In terms of online gameplay, the game did a solid job of bringing the destruction to a player vs. player experience, with variations and classic modes like Team Deathmatch, Freeze Tag and Domination. While this didn’t revolutionize online gameplay like Doom II: Hell On Earth, the internet wasn’t an emerging technology like it was in 1994, so that wasn’t expected. In short, the revival of Doom showed that it could work online at a level that was just as fun as the best first-person shooters because of its frantic ferocity.
The intensity of Doom makes a lot of the fun anecdotal. When I think of the game, I remember facing the final boss, Spider Mastermind, on my first play-through and wasting all my good ammo so I took it down with a pistol in a frenzy. Despite making fights feel personal, the game managed to appeal to a lot of people.
The game was well-received, too, winning a fair share of trophies at the Game Awards. It also went on to clean up at the National Academy of Video Game Trade Reviewers awards with praise being directed at its soundtrack and gameplay. On top of these awards, Doom sold so well that it wasn’t long before we had a sequel.
Doom showed first-person shooters that really understand their purpose and market can still succeed without any needless additions. The game piles on gore, action, and equips you with the bare essentials to shoot through your enemies.
It seems like a game that focuses on the basics and taps into nostalgia would fall into cliché tropes.
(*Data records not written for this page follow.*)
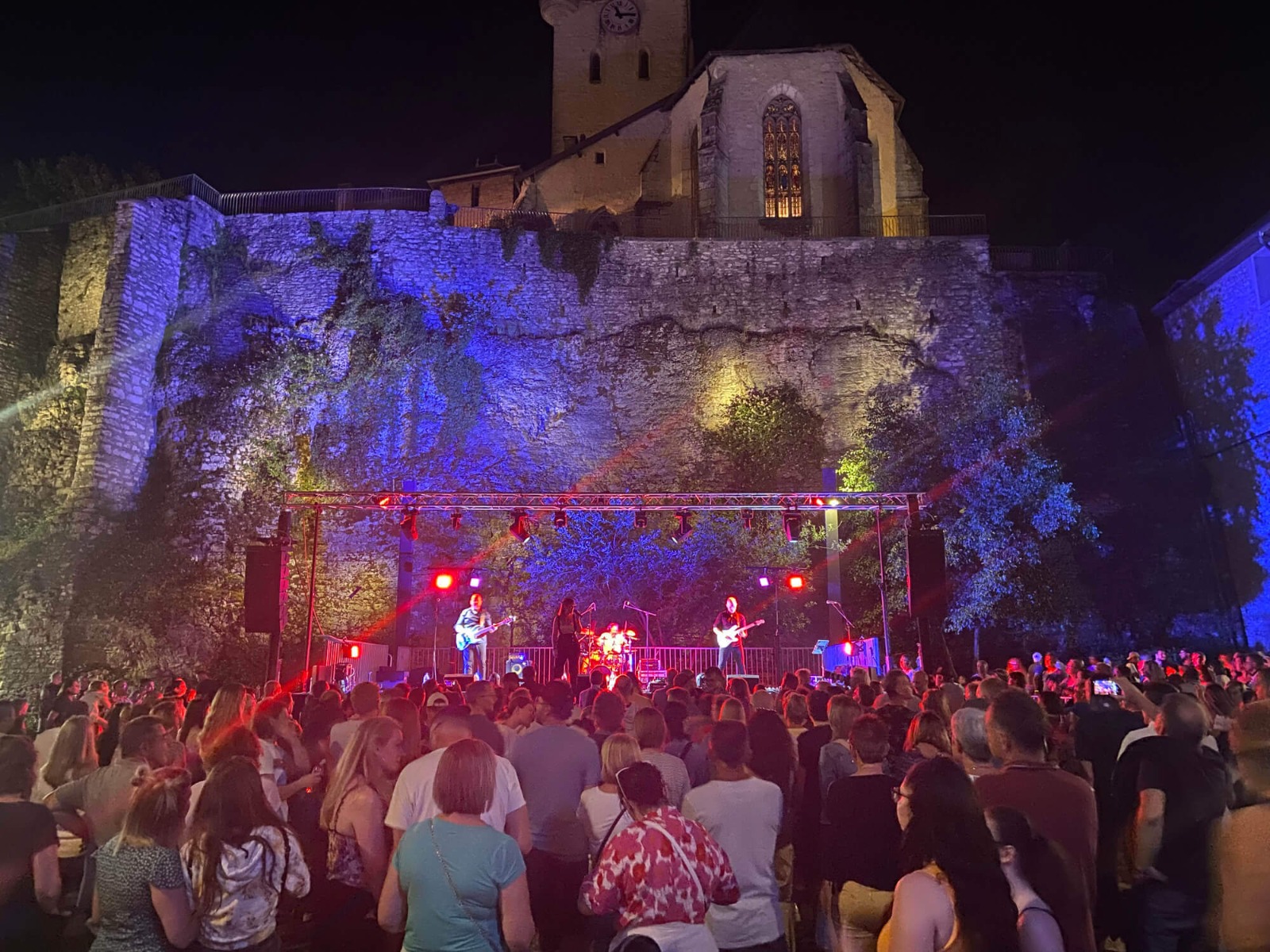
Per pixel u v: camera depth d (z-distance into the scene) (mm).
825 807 5316
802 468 31797
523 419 32625
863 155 36781
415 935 4137
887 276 34344
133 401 29250
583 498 20953
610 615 28891
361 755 5668
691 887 4234
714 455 32312
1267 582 27047
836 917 5594
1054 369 33000
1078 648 27516
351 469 30672
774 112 39125
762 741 6469
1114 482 30609
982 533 27812
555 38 52406
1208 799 5004
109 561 26641
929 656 16719
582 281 34219
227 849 4293
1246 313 27781
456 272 33719
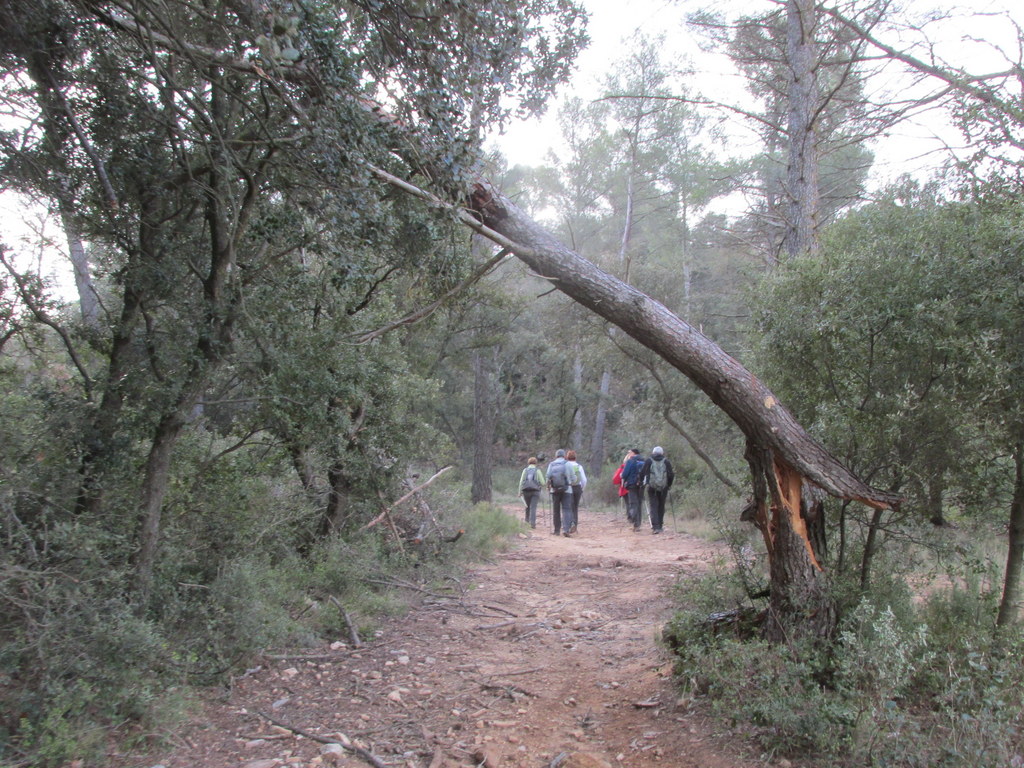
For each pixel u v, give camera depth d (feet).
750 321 19.02
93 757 12.29
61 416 16.60
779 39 34.12
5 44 14.44
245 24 14.05
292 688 16.89
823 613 14.24
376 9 14.52
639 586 29.14
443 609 25.31
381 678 17.81
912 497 15.02
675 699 15.14
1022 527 14.96
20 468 15.29
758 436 14.39
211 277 17.88
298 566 24.13
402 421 29.07
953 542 16.31
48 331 19.43
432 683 17.60
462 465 82.53
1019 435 13.78
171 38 14.34
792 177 29.99
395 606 24.08
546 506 71.41
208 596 17.60
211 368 17.67
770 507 14.88
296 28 12.75
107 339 18.66
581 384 94.58
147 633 14.02
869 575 15.66
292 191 17.51
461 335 45.85
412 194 15.60
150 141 17.51
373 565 26.63
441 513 33.71
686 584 19.26
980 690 12.28
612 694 16.49
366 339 18.89
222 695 15.98
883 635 12.01
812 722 11.85
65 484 15.81
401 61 15.14
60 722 12.14
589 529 52.95
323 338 18.90
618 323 15.15
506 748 13.57
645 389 50.24
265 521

Nonetheless, Doom illustrated the basics were what people were missing. On top of that, it made it clear that not enough games throw realism out the window and put you in a scenario that connects hell and Mars.
By doing all this, Doom revitalised a franchise that looked like it could fade away. Not only is Doom a great game five years on, but it’s why players are now getting a steady stream of content through Doom Eternal and why my Nain continues to nail my birthday gifts.